C. G. Oui, la jussie d'eau possède aussi une affinité avec les terres rares également utilisées dans les catalyses chimiques. On en comprend tout l'intérêt lorsqu'on sait que la Chine possède le quasi-monopole de ce minerai. La jussie arrive également à récupérer un autre métal stratégique, le palladium. Un vrai atout, car l'Europe n'en produisant pas, on l'importe d'habitude surtout de Russie. Or c'est un catalyseur indispensable pour fabriquer des médicaments. Nous sommes fiers que nos écocatalyseurs s'inscrivent dans une démarche respectueuse de la nature, non polluante et permettant de produire des molécules 100 % biosourcées. Ces dernières intéressent d'ailleurs les secteurs cosmétique, pharmaceutique et de la parfumerie. La demande est réelle, ce qui nous a conduits à créer notre propre société, BioInspir, pour commercialiser directement nos écocatalyseurs.

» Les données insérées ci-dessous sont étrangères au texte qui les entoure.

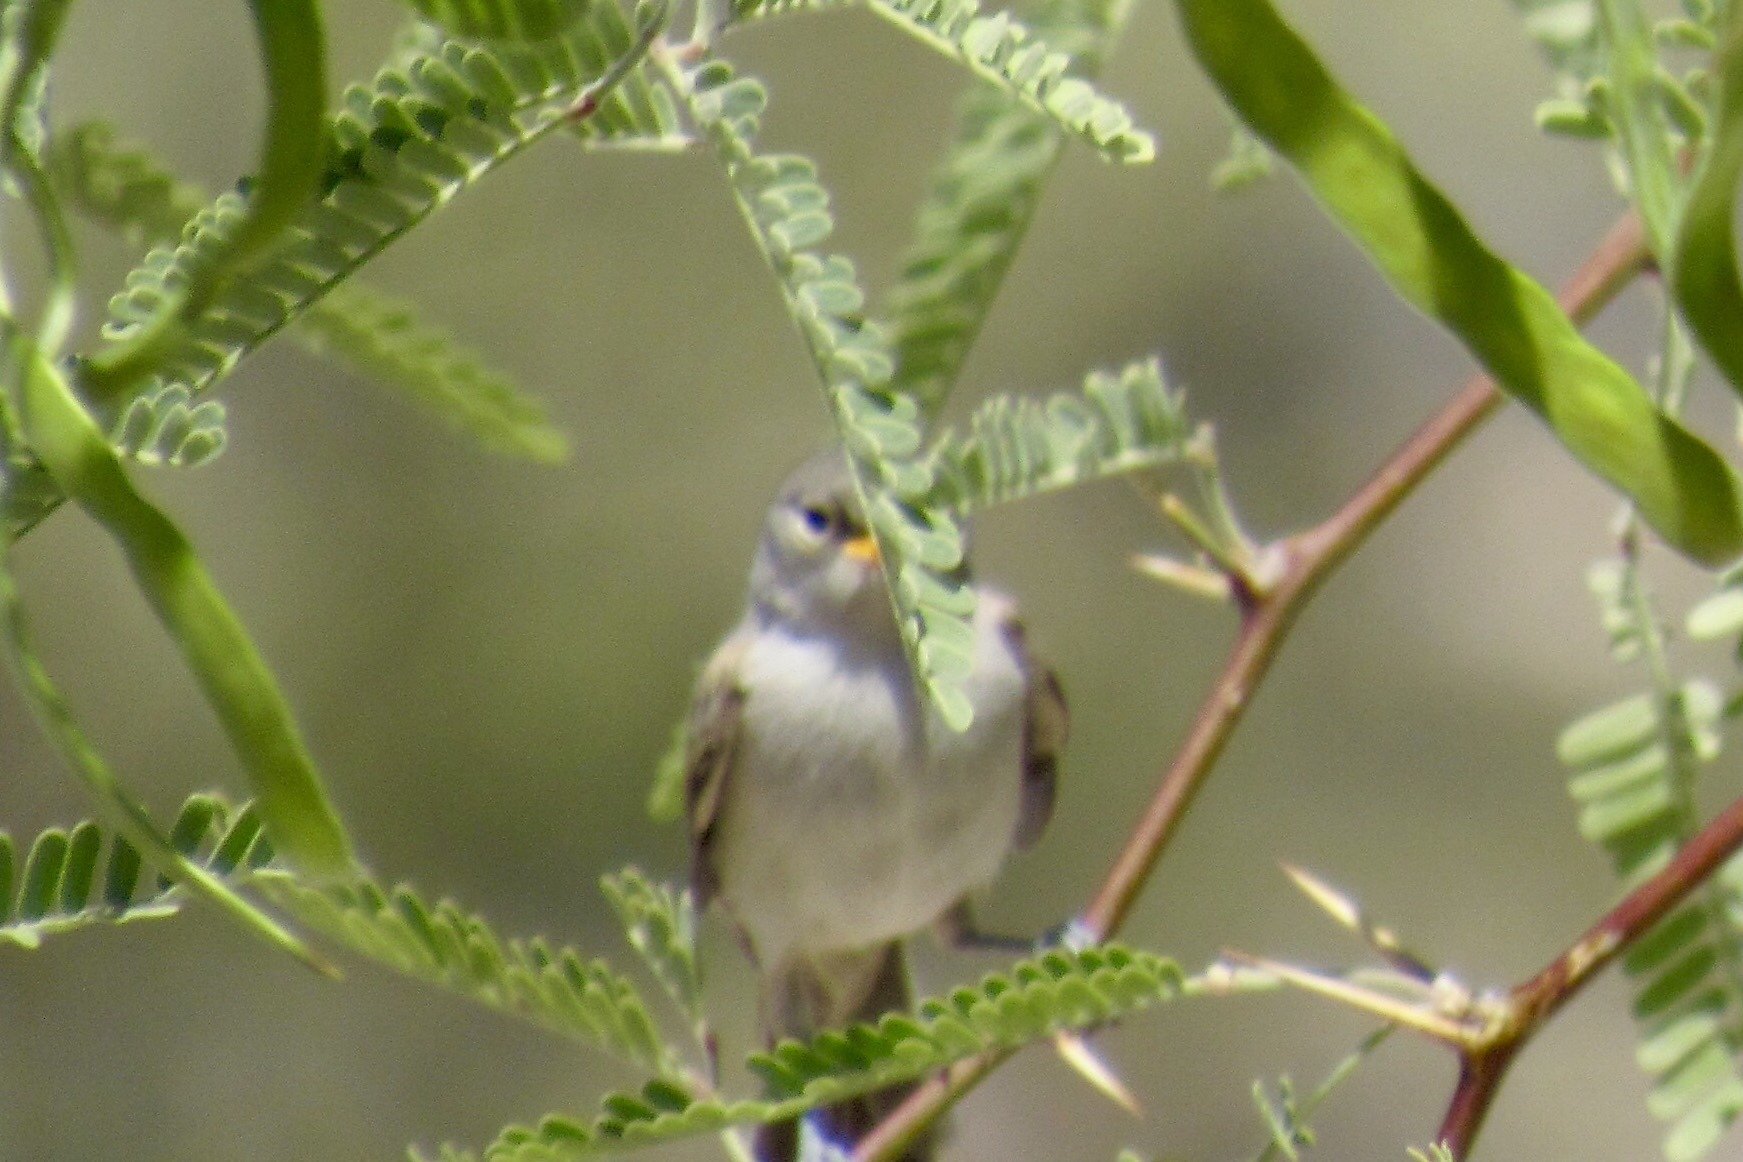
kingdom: Animalia
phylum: Chordata
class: Aves
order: Passeriformes
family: Remizidae
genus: Auriparus
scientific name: Auriparus flaviceps
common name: Verdin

P & S En fait, vous avez créé un cercle vertueux grâce aux capacités étonnantes de ces plantes accumulatrices de métaux…
C. G. Nous avons réussi en effet à valoriser jusqu'au bout ces plantes dépolluantes souvent invasives. Aujourd'hui, nous aidons les collectivités à les gérer en les récoltant. Ces plantes broyées en poudres végétales permettent de décontaminer des effluents industriels. Et nous les recyclons ensuite en écocatalyseurs pour fabriquer des molécules biosourcées. Notre cycle industriel présente donc un très haut degré de naturalité. Aujourd'hui, la société a besoin d'une chimie verte écoresponsable qui s'affranchisse des dérivés pétrochimiques.
Parcours
1987 Doctorat en chimie moléculaire
2009 Premier brevet sur l'écocatalyse
2014 Création du Laboratoire de chimie bio-inspirée et innovations écologiques-CNRS
2014 Médaille de l'innovation du CNRS
2016 Prix de l'Académie des sciences et de la Fondation François Sommer
2018 Nomination à l'Académie nationale de pharmacie
2020 Création de la société Bioinspir (écocatalyseurs) et des Laboratoires Bioprotection (répulsifs 100 % naturels)
2021 Nomination à l'Académie européenne des sciences
2022 Prix de l'inventeur européen décerné par l'Office européen des brevets
Une menthe dépolluante
Claude Grison a pu apprécier les propriétés très intéressantes d'une plante bien de chez nous : la menthe aquatique (Mentha aquatica L.). Grâce à son système racinaire, cette herbacée semi-aquatique arrive à capter divers métaux dans l'eau : palladium, zinc, manganèse, cuivre. Elle dépollue aussi bien que la jussie d'eau, sans être invasive. La menthe aquatique serait d'ailleurs menacée à certains endroits par la prolifération d'espèces telles que la jussie ou la laitue d'eau. On pourra donc la planter avec intérêt sur les berges des ruisseaux pour la protéger autant que pour assainir le cours d'eau.